The Obama Administration needs to re-focus its strategies to Africa.
Like the independence, Africa leaders, who opted for nationalizing their economies undermining the private sector, the American government is also focusing on software elements, which cannot ensure economic growth.
The President made these observations while meeting a delegation from the Obama Administration on the sidelines of the African Union Summit in Addis Ababa recently.
The delegation included; Michael Froman, who is President Obama’s Assistant and also Deputy National Security Advisor; Mr. Johnnie Carson, Assistant Secretary of State for African Affairs; Ambassador Mike Barrow and Cicely Smith.
President Museveni told the delegation that the Administration focuses on what he termed soft-ware instead of hard-ware factors.
He explained that Africa needs to overcome hardware factors, register economic growth that can generate funds to finance the soft-ware bottlenecks.
President Yoweri Museveni said that many African leaders were impressed by the rapid growth of the former Soviet Union which had transformed from a feudal state into a super power within a very short time without considering the important economic factors.
On the other hand, Mr. Museveni pointed out that countries like South Korea accessed large markets and registered strong economic growth and is an economic power.
He explained that Africa is stagnating because of the conflicting but unproven solutions that have been applied to the continent and the fact that Africans can survive easily.
“Even a fool can survive in Africa which is not possible on other continents”, he said, adding that “Africa’s problem is not over-population because the continent can accommodate more people. What is important is the spacing of the children for the safety of the mothers. The continent can accommodate more people.”
“A lot of time has been wasted on clichés such as Africa needs good governance, foreign aid. These are important but do not lead to economic growth”, he said. The President added that because the software factors cannot be sustained by the African countries, financing them is dependent on foreign aid through NGOs.
“In order to sustain good governance, he said, there is need for heavy investments in the hardware factors, such as construction of more dams to generate reliable and cheap energy, heavy investment in the private sector, construction of modern roads in partnership with government or those that can generate funding for the private investors and modern railway lines.”
Mr. Museveni stressed that there is also need to invest in technology that can ease the transportation of goods. “Technology is needed in the screening of containers, we can also have inter-state inspection at the ports and documentation so that goods move from country to country very quickly”, he said.
The President said that funding should also be invested in health services and education to have a skilled labour group that can work in industries.
Citing Uganda as example, President Museveni said that his government would have done more but time was wasted on debating the need for power with international financiers and the World Bank.

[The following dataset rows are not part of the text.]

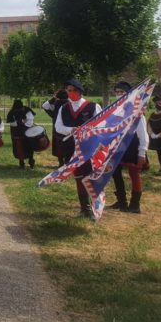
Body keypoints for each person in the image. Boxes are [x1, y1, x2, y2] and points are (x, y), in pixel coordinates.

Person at [55, 78, 102, 218]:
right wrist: (71, 130)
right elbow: (58, 127)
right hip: (71, 147)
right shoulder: (63, 108)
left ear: (80, 91)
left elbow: (100, 125)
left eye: (74, 90)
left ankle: (95, 207)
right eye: (69, 90)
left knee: (91, 176)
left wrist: (88, 131)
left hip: (89, 147)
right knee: (79, 177)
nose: (71, 93)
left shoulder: (92, 106)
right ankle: (84, 208)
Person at [107, 81, 149, 213]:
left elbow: (143, 134)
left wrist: (142, 152)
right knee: (115, 172)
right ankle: (122, 201)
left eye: (122, 92)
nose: (119, 94)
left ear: (129, 94)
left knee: (134, 174)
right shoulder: (115, 111)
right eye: (117, 92)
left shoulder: (137, 111)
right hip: (119, 147)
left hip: (133, 147)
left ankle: (135, 205)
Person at [7, 99, 36, 169]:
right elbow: (29, 122)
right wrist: (21, 122)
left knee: (24, 147)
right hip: (20, 133)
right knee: (23, 147)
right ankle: (25, 162)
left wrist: (19, 123)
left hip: (23, 132)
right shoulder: (13, 112)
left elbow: (13, 123)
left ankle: (28, 161)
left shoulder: (15, 111)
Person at [42, 90, 69, 166]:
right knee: (68, 145)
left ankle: (61, 163)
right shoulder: (71, 103)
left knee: (59, 145)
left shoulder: (56, 103)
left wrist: (53, 99)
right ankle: (67, 163)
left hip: (57, 128)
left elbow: (44, 106)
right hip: (68, 128)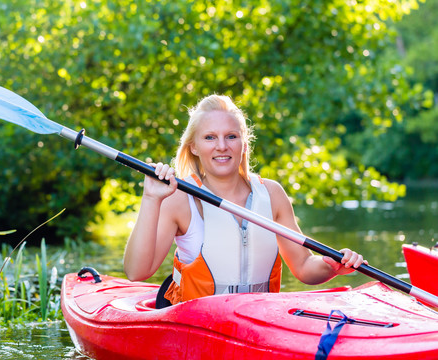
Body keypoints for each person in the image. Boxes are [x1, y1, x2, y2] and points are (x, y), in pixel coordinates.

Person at [124, 94, 366, 307]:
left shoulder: (272, 194)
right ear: (194, 147)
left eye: (231, 136)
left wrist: (331, 266)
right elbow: (137, 272)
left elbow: (303, 267)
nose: (222, 146)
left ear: (244, 143)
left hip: (257, 324)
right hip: (198, 326)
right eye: (209, 137)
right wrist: (150, 199)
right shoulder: (179, 198)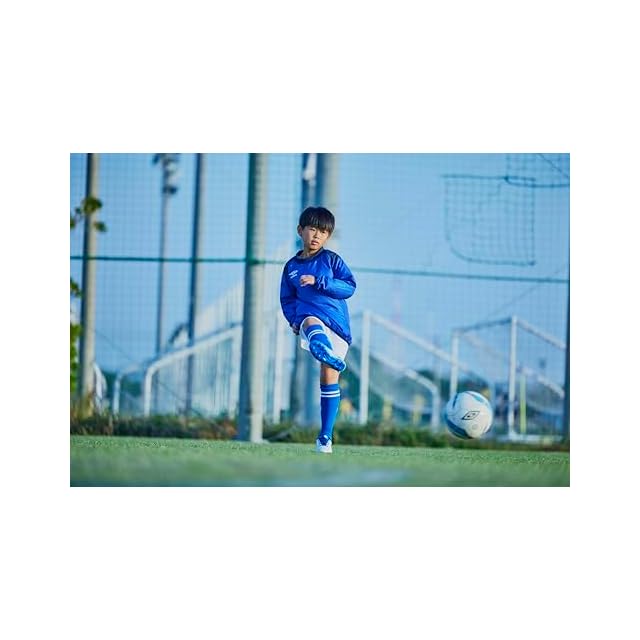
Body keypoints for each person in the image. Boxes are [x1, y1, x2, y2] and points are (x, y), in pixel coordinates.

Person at [280, 206, 356, 453]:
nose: (317, 236)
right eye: (312, 229)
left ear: (328, 236)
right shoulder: (291, 267)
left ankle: (325, 437)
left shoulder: (332, 260)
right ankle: (319, 345)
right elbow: (287, 298)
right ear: (300, 230)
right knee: (310, 320)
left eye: (323, 232)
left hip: (337, 325)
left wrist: (320, 281)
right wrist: (293, 319)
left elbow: (349, 287)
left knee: (328, 378)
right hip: (309, 319)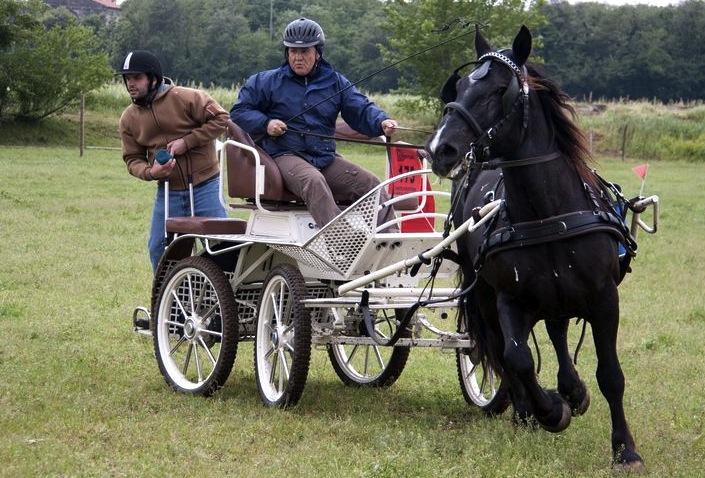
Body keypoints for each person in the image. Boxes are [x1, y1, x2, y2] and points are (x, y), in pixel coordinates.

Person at [229, 17, 399, 232]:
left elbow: (361, 108)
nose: (298, 58)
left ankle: (390, 242)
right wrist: (266, 123)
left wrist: (381, 122)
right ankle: (342, 243)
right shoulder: (265, 81)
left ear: (317, 53)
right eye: (293, 52)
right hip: (285, 155)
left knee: (370, 184)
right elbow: (239, 112)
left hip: (324, 157)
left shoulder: (335, 82)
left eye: (305, 52)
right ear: (287, 53)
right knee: (313, 181)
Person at [117, 50, 229, 272]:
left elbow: (222, 119)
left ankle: (223, 299)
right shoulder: (128, 118)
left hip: (206, 185)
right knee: (157, 248)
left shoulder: (186, 97)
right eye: (127, 79)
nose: (131, 84)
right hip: (168, 191)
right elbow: (132, 159)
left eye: (137, 78)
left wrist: (187, 142)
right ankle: (168, 301)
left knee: (220, 244)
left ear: (153, 79)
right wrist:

Mr. Museveni dismissed the linkage between economic growth and good governance saying that many African countries that have not had political instability are as backward as those that have gone through instability.
This, he said, means that stability must be linked to industrialization and access to both domestic and local markets.
He defended the retention of the AGOA arrangement saying that it has helped some African countries which had the basics in place.
For example, Mr. Museveni said, South Africa is selling cars to USA and other countries like Kenya. In Uganda, he said, that the country has also benefited.